需要说明的是,由于本申请中所涉及的批量归一化(Batch Normalization,BN)是通过对卷积神经网络CNN中某几个卷积层或者每一个卷积层之后,加入归一化层,进行归一化处理后,再进入下一层网络。因此,以下对卷积神经网络CNN的结构进行示例性介绍:
卷积神经网络CNN是一种带有卷积结构的深度神经网络,是一种深度学习(deep  learning)架构,深度学习架构是指通过机器学习的算法,在不同的抽象层级上进行多个层次的学习。作为一种深度学习架构,CNN是一种前馈(feed-forward)人工神经网络,该前馈人工神经网络中的各个神经元对输入其中的图像中的重叠区域作出响应。

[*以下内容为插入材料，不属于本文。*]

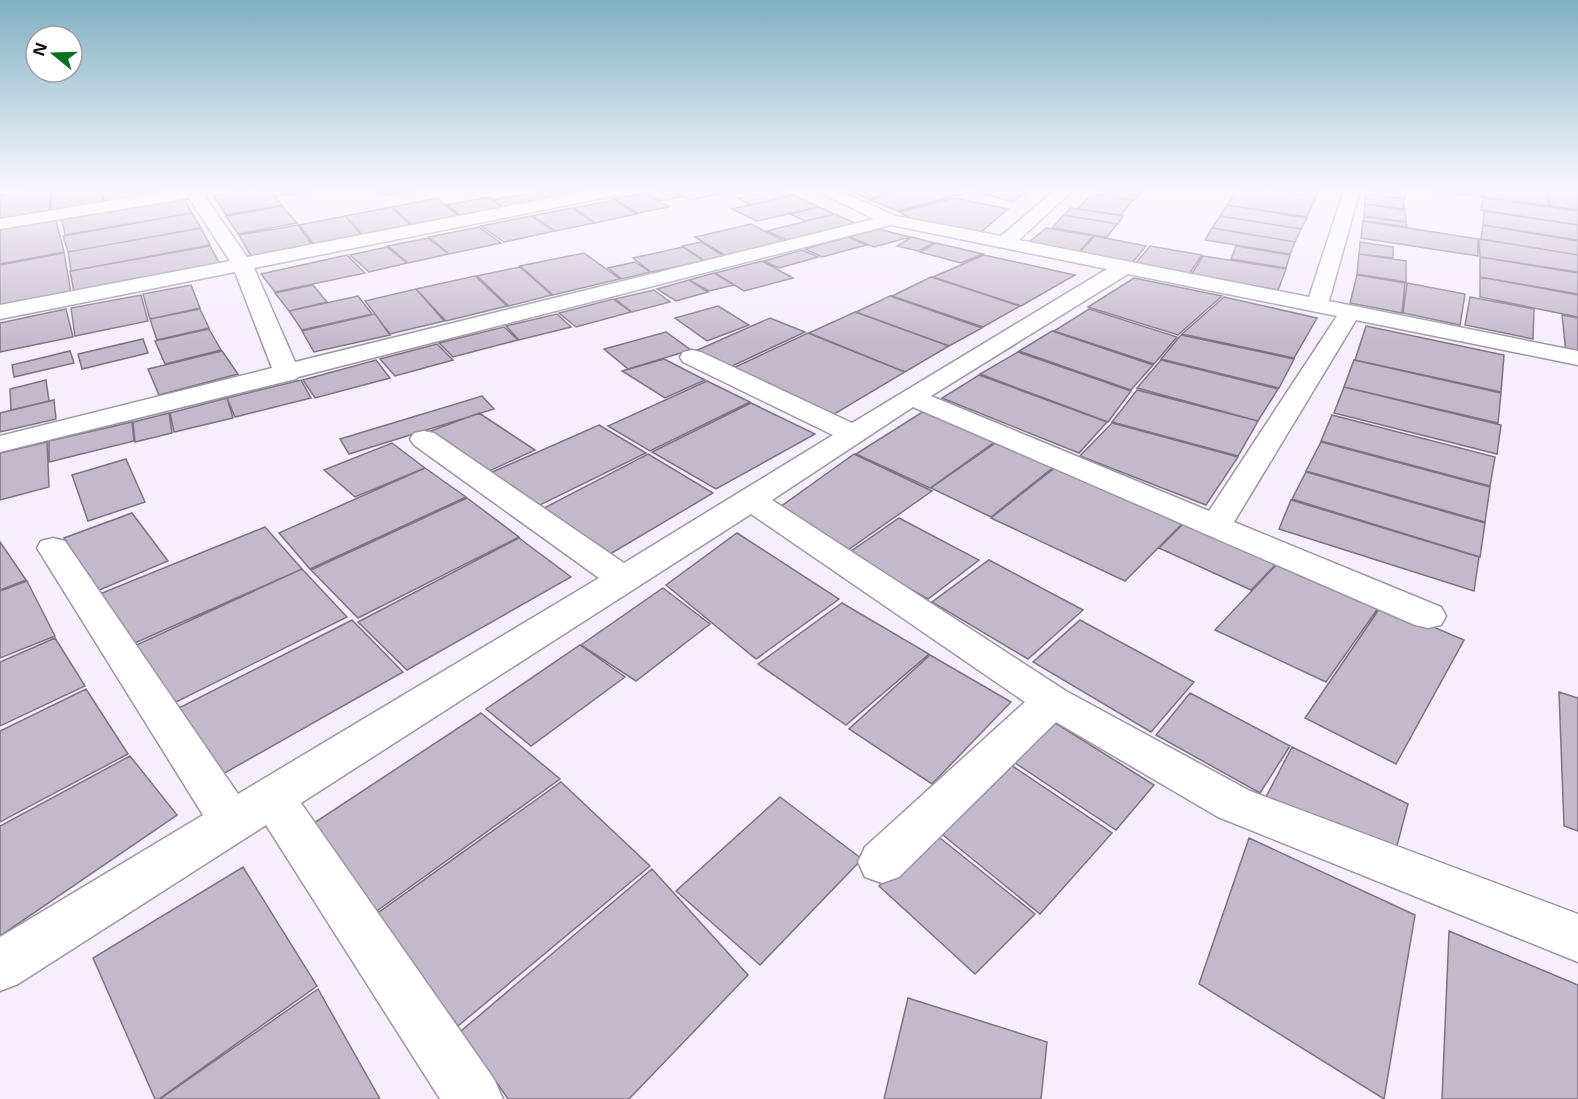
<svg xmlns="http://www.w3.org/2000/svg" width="1578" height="1099" font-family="'Noto Sans',sans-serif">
<rect width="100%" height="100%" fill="#f6edfd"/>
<!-- building -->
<path fill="#c4b9cc" stroke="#7c7384" stroke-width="1.5" d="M 33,190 L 50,190 L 50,212 L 0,220 L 0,195 Z
M 51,190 L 100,190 L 104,203 L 51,212 Z
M 102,190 L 175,190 L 105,203 Z
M 239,190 L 268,190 L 282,205 L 226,215 L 213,195 Z
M 269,190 L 315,190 L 275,197 Z
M 377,190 L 418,190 L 383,196 Z
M 543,190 L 587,190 L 590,192 L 550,200 L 537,191 Z
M 669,190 L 682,197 L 660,201 L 646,193 Z
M 670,190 L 732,190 L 734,191 L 691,200 Z
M 734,190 L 776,190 L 746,196 Z
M 777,190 L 793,195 L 750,205 L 738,198 Z
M 847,190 L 905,190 L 868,199 Z
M 907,190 L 958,190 L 966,193 L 898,211 L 869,200 Z
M 971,190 L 1030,190 L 1012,202 Z
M 1097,190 L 1143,190 L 1134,200 L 1093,194 Z
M 1237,190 L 1271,190 L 1316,197 L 1307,217 L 1227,205 Z
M 1276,190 L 1320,190 L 1316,197 Z
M 1365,190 L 1405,190 L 1405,199 L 1365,194 Z
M 1483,190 L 1483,197 L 1434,191 L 1434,190 Z
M 1484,190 L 1545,190 L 1549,206 L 1484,197 Z
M 1547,190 L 1578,190 L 1578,210 L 1550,206 Z
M 535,192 L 548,201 L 505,209 L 493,200 Z
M 644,193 L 669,207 L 638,213 L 614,199 Z
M 1091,194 L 1133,200 L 1121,215 L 1078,209 Z
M 1365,194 L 1403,199 L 1404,209 L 1365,204 Z
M 793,195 L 819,207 L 757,221 L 732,209 Z
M 489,197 L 504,209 L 462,217 L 447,205 Z
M 437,198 L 461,218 L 414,227 L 392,207 Z
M 955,198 L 1008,209 L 980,233 L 919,223 L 899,212 Z
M 1483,198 L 1578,211 L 1578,225 L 1481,210 Z
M 184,199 L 192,213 L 65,235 L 62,219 Z
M 614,200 L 637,214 L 595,223 L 574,208 Z
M 1365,204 L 1405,210 L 1406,222 L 1364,216 Z
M 1227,205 L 1307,218 L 1301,229 L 1220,216 Z
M 282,206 L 297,223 L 238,234 L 226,216 Z
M 391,207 L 413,227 L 364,236 L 345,216 Z
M 819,207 L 834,214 L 805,221 L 790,214 Z
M 572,208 L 594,223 L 555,231 L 532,216 Z
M 1071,208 L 1123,216 L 1118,224 L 1064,215 Z
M 1484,211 L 1578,225 L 1578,240 L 1483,225 Z
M 192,213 L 201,228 L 68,252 L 63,236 Z
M 835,214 L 857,224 L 789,241 L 767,231 Z
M 1064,215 L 1117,224 L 1107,237 L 1052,228 Z
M 345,216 L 363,236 L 315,246 L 299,225 Z
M 531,216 L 555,231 L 504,242 L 481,226 Z
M 1220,216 L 1301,229 L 1295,242 L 1212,228 Z
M 1364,217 L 1406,222 L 1407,227 L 1364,221 Z
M 56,220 L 64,252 L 0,264 L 0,229 Z
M 1363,221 L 1478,239 L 1478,256 L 1361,238 Z
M 751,224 L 786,242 L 726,256 L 695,237 Z
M 298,225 L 313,246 L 252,258 L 239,235 Z
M 1483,225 L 1578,241 L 1578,255 L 1481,239 Z
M 479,227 L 501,243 L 449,254 L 429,237 Z
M 201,228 L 210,245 L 71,271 L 68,252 Z
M 1046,228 L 1093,236 L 1078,253 L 1028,243 Z
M 1212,228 L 1295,242 L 1290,254 L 1205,240 Z
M 878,229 L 910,237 L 874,247 L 849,237 Z
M 1095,236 L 1146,246 L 1132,263 L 1079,253 Z
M 848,237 L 866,245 L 822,257 L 805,249 Z
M 912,237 L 934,243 L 918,251 L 897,246 Z
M 428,238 L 448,254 L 408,263 L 388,246 Z
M 1479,239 L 1578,255 L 1578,272 L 1480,257 Z
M 701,242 L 724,256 L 705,261 L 682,246 Z
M 1360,242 L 1393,247 L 1393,258 L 1359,254 Z
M 936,243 L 983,254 L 961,263 L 920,252 Z
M 210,246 L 220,264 L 74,292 L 70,271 Z
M 1150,246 L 1202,255 L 1189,274 L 1135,264 Z
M 1236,246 L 1290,255 L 1286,268 L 1231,259 Z
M 387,247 L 407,263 L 369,272 L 350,255 Z
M 683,247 L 704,261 L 651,272 L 633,258 Z
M 802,250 L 818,257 L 779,268 L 764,261 Z
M 64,253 L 71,293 L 0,306 L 0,265 Z
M 584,253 L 620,279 L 553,295 L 520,266 Z
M 1359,254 L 1406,261 L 1406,282 L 1357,274 Z
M 347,255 L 365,273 L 275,292 L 261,274 Z
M 984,255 L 1075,275 L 1021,306 L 933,277 Z
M 1203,256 L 1286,269 L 1278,290 L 1191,275 Z
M 1480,257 L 1578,273 L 1578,294 L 1480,277 Z
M 762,261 L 793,278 L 744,291 L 715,273 Z
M 635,262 L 650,272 L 622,279 L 608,268 Z
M 520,267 L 552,295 L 509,306 L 477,276 Z
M 714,273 L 734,285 L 709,291 L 689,280 Z
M 1357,275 L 1405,283 L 1402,313 L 1350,303 Z
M 475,276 L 507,306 L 446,321 L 416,289 Z
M 931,277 L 1020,306 L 983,327 L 892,296 Z
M 1480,277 L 1578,295 L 1578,317 L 1480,297 Z
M 1134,278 L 1222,296 L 1178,335 L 1088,307 Z
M 689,280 L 708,292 L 676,301 L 657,289 Z
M 1407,283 L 1465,294 L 1460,325 L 1403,313 Z
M 191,285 L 200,308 L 150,319 L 143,294 Z
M 313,285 L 327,302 L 289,311 L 275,293 Z
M 416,289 L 444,321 L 390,334 L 365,301 Z
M 654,290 L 670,302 L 632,312 L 615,299 Z
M 141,295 L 148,321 L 75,336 L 71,308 Z
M 358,296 L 372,314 L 302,330 L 289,311 Z
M 890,296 L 982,328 L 949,346 L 856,312 Z
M 1224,297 L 1317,318 L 1294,358 L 1182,334 Z
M 1470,297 L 1534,309 L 1533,339 L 1465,325 Z
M 613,299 L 631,312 L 576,327 L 559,313 Z
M 718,306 L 749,325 L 707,341 L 675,318 Z
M 66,309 L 73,337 L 0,352 L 0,323 Z
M 200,309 L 209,328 L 157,340 L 150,319 Z
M 1089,309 L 1177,337 L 1154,364 L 1054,331 Z
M 855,312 L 949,346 L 905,372 L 809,333 Z
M 375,314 L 390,335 L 314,352 L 302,331 Z
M 557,314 L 571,327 L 519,340 L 506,326 Z
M 1562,315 L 1578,318 L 1578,354 L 1566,352 Z
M 770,318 L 805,332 L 728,368 L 693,352 Z
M 1366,326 L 1504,355 L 1501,392 L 1355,360 Z
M 504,327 L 518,340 L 453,357 L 439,343 Z
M 209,329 L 221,350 L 165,364 L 155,341 Z
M 1052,331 L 1153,365 L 1131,390 L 1019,351 Z
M 666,332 L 691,350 L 628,369 L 604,349 Z
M 808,333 L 905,372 L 831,416 L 731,369 Z
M 1181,335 L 1294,359 L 1279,388 L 1161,359 Z
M 143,339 L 148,353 L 82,369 L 78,354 Z
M 437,344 L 453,360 L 395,376 L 380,359 Z
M 70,351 L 74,363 L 14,377 L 12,365 Z
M 222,351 L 238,374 L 159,395 L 148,369 Z
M 1018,352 L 1131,391 L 1108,422 L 980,374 Z
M 664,359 L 705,380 L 665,398 L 622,371 Z
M 376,360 L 390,378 L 315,398 L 303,380 Z
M 1161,360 L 1278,389 L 1258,421 L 1137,388 Z
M 1354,360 L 1501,393 L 1498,423 L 1344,387 Z
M 979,375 L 1107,422 L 1079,453 L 942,398 Z
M 46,380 L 49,401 L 11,410 L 10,389 Z
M 301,380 L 311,398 L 235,417 L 227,398 Z
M 707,381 L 750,402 L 650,451 L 608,426 Z
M 1344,387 L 1501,425 L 1497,454 L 1334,413 Z
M 1137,390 L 1258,421 L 1238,456 L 1112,422 Z
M 482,396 L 494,409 L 349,454 L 340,439 Z
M 227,398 L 233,418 L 174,432 L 170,413 Z
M 54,400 L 56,419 L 0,432 L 0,413 Z
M 751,403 L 815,434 L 716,489 L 652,452 Z
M 924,411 L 996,441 L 930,488 L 856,454 Z
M 169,413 L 172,433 L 135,442 L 133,422 Z
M 479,413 L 535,450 L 487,472 L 428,432 Z
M 1332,415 L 1495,457 L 1490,486 L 1321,441 Z
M 132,422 L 134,441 L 49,462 L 49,441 Z
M 1112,423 L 1238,457 L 1206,505 L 1080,456 Z
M 599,425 L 646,453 L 536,507 L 490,473 Z
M 47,442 L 49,487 L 0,500 L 0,453 Z
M 997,442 L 1055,466 L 991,517 L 931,488 Z
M 1321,442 L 1490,487 L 1485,522 L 1306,471 Z
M 392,443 L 425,468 L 355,497 L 324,470 Z
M 648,454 L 713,493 L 605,557 L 542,509 Z
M 854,454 L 932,491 L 845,552 L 773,512 Z
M 126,459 L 145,502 L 88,521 L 72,475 Z
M 1056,467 L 1186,520 L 1125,581 L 991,518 Z
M 425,468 L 466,497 L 310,569 L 279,533 Z
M 1306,472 L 1485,523 L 1480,557 L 1292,499 Z
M 467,498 L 519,537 L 358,618 L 311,570 Z
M 1291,500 L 1479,557 L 1474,591 L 1279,529 Z
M 132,513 L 168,561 L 97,591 L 64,538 Z
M 899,518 L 979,560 L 928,599 L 847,554 Z
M 1186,521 L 1279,561 L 1251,590 L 1159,548 Z
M 265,527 L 302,569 L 128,646 L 97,595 Z
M 737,533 L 839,599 L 756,659 L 666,585 Z
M 519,538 L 571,577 L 407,670 L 358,622 Z
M 0,542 L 26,580 L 0,590 Z
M 989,560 L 1083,610 L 1028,659 L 932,602 Z
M 1280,561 L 1381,604 L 1326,682 L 1215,630 Z
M 302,569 L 347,617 L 168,706 L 130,648 Z
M 27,581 L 55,636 L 0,658 L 0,591 Z
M 663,588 L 710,624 L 636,681 L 581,645 Z
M 842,603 L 929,654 L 846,725 L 758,664 Z
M 1382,605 L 1464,640 L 1396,764 L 1305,718 Z
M 352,620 L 403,672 L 214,779 L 169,713 Z
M 1080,620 L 1194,682 L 1151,732 L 1033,662 Z
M 55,638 L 85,686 L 0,726 L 0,662 Z
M 580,645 L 625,677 L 531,746 L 486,709 Z
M 930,655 L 1011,702 L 932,784 L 849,729 Z
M 86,689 L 128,754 L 0,822 L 0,731 Z
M 1559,692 L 1578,698 L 1578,831 L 1564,826 Z
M 1190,693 L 1290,746 L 1260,793 L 1156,735 Z
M 481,713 L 560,779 L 374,913 L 311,825 Z
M 1049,719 L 1154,785 L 1116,830 L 1009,759 Z
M 1292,747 L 1408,804 L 1394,857 L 1266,797 Z
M 130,756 L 177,815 L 0,936 L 0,826 Z
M 1005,761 L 1112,833 L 1040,914 L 938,831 Z
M 561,782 L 650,866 L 458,1026 L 375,915 Z
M 780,797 L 862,859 L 760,965 L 676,891 Z
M 935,834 L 1035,914 L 975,974 L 879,886 Z
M 1249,838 L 1415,915 L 1384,1099 L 1199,984 Z
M 243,867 L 317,986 L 159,1099 L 155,1099 L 93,958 Z
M 652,869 L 748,975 L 629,1099 L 508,1099 L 461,1031 Z
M 1449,931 L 1578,985 L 1578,1099 L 1442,1099 Z
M 318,989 L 380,1099 L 160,1099 Z
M 908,998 L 1047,1042 L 1041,1099 L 884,1099 Z"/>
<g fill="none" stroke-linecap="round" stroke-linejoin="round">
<defs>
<path id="street" d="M 174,190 L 214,190 L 204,195 L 247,257 L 592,190 L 626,190 L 618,195 L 254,268 L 295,362 L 874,219 L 815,190 L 837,190 L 896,216 L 1001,236 L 1055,190 L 1073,190 L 1019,240 L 1309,297 L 1344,190 L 1360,190 L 1329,301 L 1578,351 L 1578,365 L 1356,320 L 1234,522 L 1441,607 L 1446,616 L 1441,625 L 1428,628 L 1415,625 L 913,407 L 772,500 L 1066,691 L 1250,791 L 1578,914 L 1578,962 L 1218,817 L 1056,722 L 899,877 L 882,883 L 865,877 L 858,862 L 865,847 L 1025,702 L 751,514 L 301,803 L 494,1079 L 503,1099 L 440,1099 L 266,825 L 18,984 L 0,991 L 0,937 L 203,815 L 37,548 L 41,541 L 53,538 L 65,541 L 238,794 L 599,578 L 414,445 L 410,439 L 414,433 L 424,431 L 434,433 L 624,563 L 833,435 L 683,362 L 680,357 L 683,352 L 692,350 L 701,352 L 852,423 L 1107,269 L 891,225 L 298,377 L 296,379 L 0,452 L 0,436 L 272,368 L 235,272 L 0,319 L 0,305 L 230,261 L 189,198 L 0,229 L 0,219 ZM 1128,274 L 1337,316 L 1209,511 L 931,396 Z"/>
</defs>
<!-- street casing -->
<use href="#street" stroke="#9f94a6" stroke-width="3"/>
<!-- street -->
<use href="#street" fill="#fff" fill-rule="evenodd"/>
</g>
<!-- sky -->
<linearGradient id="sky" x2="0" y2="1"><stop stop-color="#80b0c1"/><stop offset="0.55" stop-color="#fbf7fe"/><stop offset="1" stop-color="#fbf7fe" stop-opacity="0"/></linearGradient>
<rect width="1578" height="344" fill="url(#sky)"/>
<!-- north arrow -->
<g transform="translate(54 54) rotate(289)"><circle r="28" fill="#ffffff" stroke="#9f9da0" stroke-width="1.5"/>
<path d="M0-4.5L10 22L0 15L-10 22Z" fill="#087121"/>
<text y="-9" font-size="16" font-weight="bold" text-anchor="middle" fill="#0e0a11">N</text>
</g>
</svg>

如图1所示,图1为本发明实施例提供的一种卷积神经网络示意图,卷积神经网络(CNN)100可以包括输入层110,卷积层/池化层120,以及神经网络层130,其中池化层为可选的。
卷积层/池化层120:
如图1所示卷积层/池化层120可以包括如示例121-126层,在一种实现中,121层为卷积层,122层为池化层,123层为卷积层,124层为池化层,125为卷积层,126为池化层;在另一种实现方式中,121、122为卷积层,123为池化层,124、125为卷积层,126为池化层。即卷积层的输出可以作为随后的池化层的输入,也可以作为另一个卷积层的输入以继续进行卷积操作。
卷积层:
以卷积层121为例,卷积层121可以包括很多个卷积算子,卷积算子也称为核,其在图像处理中的作用相当于一个从输入图像矩阵中提取特定信息的过滤器,卷积算子本质上可以是一个权重矩阵,这个权重矩阵通常被预先定义,在对图像进行卷积操作的过程中,权重矩阵通常在输入图像上沿着水平方向一个像素接着一个像素(或两个像素接着两个像素……,这取决于步长stride的取值)的进行处理,从而完成从图像中提取特定特征的工作。该权重矩阵的大小应该与图像的大小相关,需要注意的是,权重矩阵的纵深维度(depth dimension)和输入图像的纵深维度是相同的,在进行卷积运算的过程中,权重矩阵会延伸到输入图像的整个深度。因此,和一个单一的权重矩阵进行卷积会产生一个单一纵深维度的卷积化输出,但是大多数情况下不使用单一权重矩阵,而是应用维度相同的多个权重矩阵。每个权重矩阵的输出被堆叠起来形成卷积图像的纵深维度。不同的权重矩阵可以用来提取图像中不同的特征,例如一个权重矩阵用来提取图像边缘信息,另一个权重矩阵用来提取图像的特定颜色,又一个权重矩阵用来对图像中不需要的噪点进行模糊化……该多个权重矩阵维度相同,经过该多个维度相同的权重矩阵提取后的特征图维度也相同,再将提取到的多个维度相同的特征图合并形成卷积运算的输出。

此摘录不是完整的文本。